─── Testo di partenza

Ordinanza di Cassazione Civile Sez. 5 Num. 13624 Anno 2025
Civile Ord. Sez. 5 Num. 13624 Anno 2025
Presidente: COGNOME
Relatore: COGNOME NOME
Data pubblicazione: 21/05/2025
AVV. ACC. IRPEF e altro 2008
ORDINANZA
sul ricorso iscritto al n. 26576/2017 R.G. proposto da: COGNOME rappresentata e difesa dagli Avvocati NOME COGNOME e NOME COGNOME ed elettivamente domiciliata presso lo studio di quest’ultimo sito in Roma, INDIRIZZO
-ricorrente –
contro
RAGIONE_SOCIALE, in persona del Direttore pro tempore , rappresentata e difesa dall’Avvocatura generale dello Stato, presso i cui uffici in Roma, INDIRIZZO è domiciliata ex lege .
-controricorrente – avverso la sentenza della COMM.TRIB.REG. CAMPANIA SEZ. DIST. SALERNO n. 2958/2017, depositata in data 3 aprile 2017.
Udita la relazione della causa svolta nella camera di consiglio del 18 marzo 2025 dal Consigliere dr.ssa NOME COGNOME
Rilevato che:
L’Agenzia delle Entrate emetteva nei confronti di NOME COGNOME l’avviso di accertamento n. NUMERO_DOCUMENTO ai fini IRPEF, relativo all’anno di imposta 2008, con cui accertava, con metodo sintetico, maggiori redditi a carico della contribuente, sul presupposto che nell’anno 2009 sarebbe stato effettuato un
investimento patrimoniale rilevante ex art. 38, d.P.r. 29 settembre 1973, n. 600 (c.d. incremento patrimoniale), assunto a manifestazione di capacità contributiva in relazione ai quattro anni antecedenti l’investimento.
Avverso l’avviso di accertamento, la contribuente proponeva ricorso dinanzi alla C.t.p. di Salerno; si costituiva l’Agenzia delle Entrate che chiedeva la conferma del proprio operato.
La C.t.p. di Salerno, con sentenza 505/2012, rigettava il ricorso.
Contro tale sentenza proponeva appello la contribuente dinanzi alla C.t.r. della Campania; l’Ufficio si costituiva in giudizio chiedendo la conferma della sentenza impugnata.
Con sentenza n. 2958/2017, depositata in data 3 aprile 2017, la C.t.r. rigettava l’appello.

──────
─── Dati estratti

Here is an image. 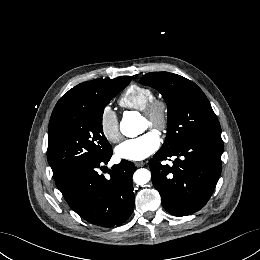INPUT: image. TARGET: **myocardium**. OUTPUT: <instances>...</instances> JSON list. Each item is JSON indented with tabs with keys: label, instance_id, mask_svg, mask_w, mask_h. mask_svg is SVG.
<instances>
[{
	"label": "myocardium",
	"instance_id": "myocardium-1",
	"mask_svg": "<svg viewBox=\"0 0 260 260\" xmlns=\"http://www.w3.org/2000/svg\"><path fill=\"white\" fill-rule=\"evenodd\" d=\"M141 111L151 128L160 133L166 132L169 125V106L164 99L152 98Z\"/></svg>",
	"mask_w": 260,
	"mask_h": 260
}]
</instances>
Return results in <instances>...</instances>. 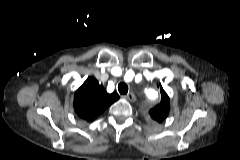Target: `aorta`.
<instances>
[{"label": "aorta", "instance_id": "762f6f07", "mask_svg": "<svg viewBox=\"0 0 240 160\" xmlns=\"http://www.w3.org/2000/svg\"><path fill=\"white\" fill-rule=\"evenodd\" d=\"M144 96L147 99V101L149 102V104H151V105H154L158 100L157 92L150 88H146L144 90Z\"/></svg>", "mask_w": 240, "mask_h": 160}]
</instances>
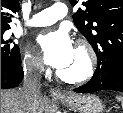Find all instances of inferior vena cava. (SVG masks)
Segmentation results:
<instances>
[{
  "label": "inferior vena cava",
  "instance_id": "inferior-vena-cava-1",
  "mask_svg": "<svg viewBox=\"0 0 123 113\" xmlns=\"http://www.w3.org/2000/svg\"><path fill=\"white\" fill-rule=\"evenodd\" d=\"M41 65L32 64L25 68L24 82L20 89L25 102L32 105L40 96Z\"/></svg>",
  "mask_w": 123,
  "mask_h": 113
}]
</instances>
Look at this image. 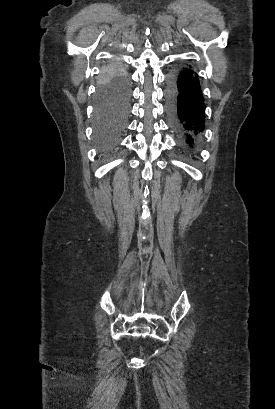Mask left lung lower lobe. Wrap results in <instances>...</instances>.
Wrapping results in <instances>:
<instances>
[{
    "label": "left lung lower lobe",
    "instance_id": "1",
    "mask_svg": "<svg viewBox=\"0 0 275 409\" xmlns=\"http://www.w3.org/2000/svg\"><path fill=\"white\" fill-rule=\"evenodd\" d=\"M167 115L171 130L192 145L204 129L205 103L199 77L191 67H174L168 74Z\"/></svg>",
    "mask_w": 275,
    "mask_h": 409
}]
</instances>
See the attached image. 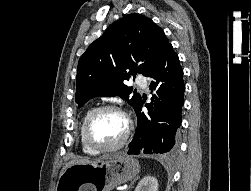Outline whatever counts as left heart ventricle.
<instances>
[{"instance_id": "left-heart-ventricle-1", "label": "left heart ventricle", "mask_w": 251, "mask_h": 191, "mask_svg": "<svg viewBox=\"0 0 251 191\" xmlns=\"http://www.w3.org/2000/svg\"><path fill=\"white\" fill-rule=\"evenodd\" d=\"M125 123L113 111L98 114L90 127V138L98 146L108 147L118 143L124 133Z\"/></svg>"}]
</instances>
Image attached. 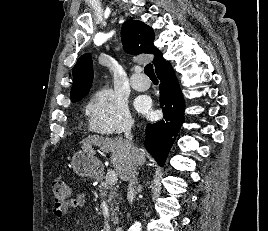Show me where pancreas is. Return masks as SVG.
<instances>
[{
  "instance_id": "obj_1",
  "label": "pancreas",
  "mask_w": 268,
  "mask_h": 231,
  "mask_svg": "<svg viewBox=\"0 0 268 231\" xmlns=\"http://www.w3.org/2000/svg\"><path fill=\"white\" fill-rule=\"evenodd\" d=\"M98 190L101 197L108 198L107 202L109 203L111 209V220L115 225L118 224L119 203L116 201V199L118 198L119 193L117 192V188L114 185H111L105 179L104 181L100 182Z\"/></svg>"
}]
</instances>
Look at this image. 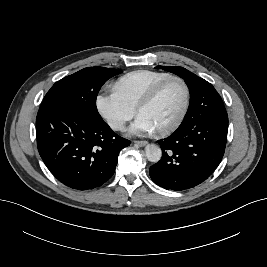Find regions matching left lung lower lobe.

──────

Nell'ordinanza, con quale sentenza la C.t.p. di Salerno rigettava il ricorso della contribuente?

● Soluzione
Con la sentenza 505/2012.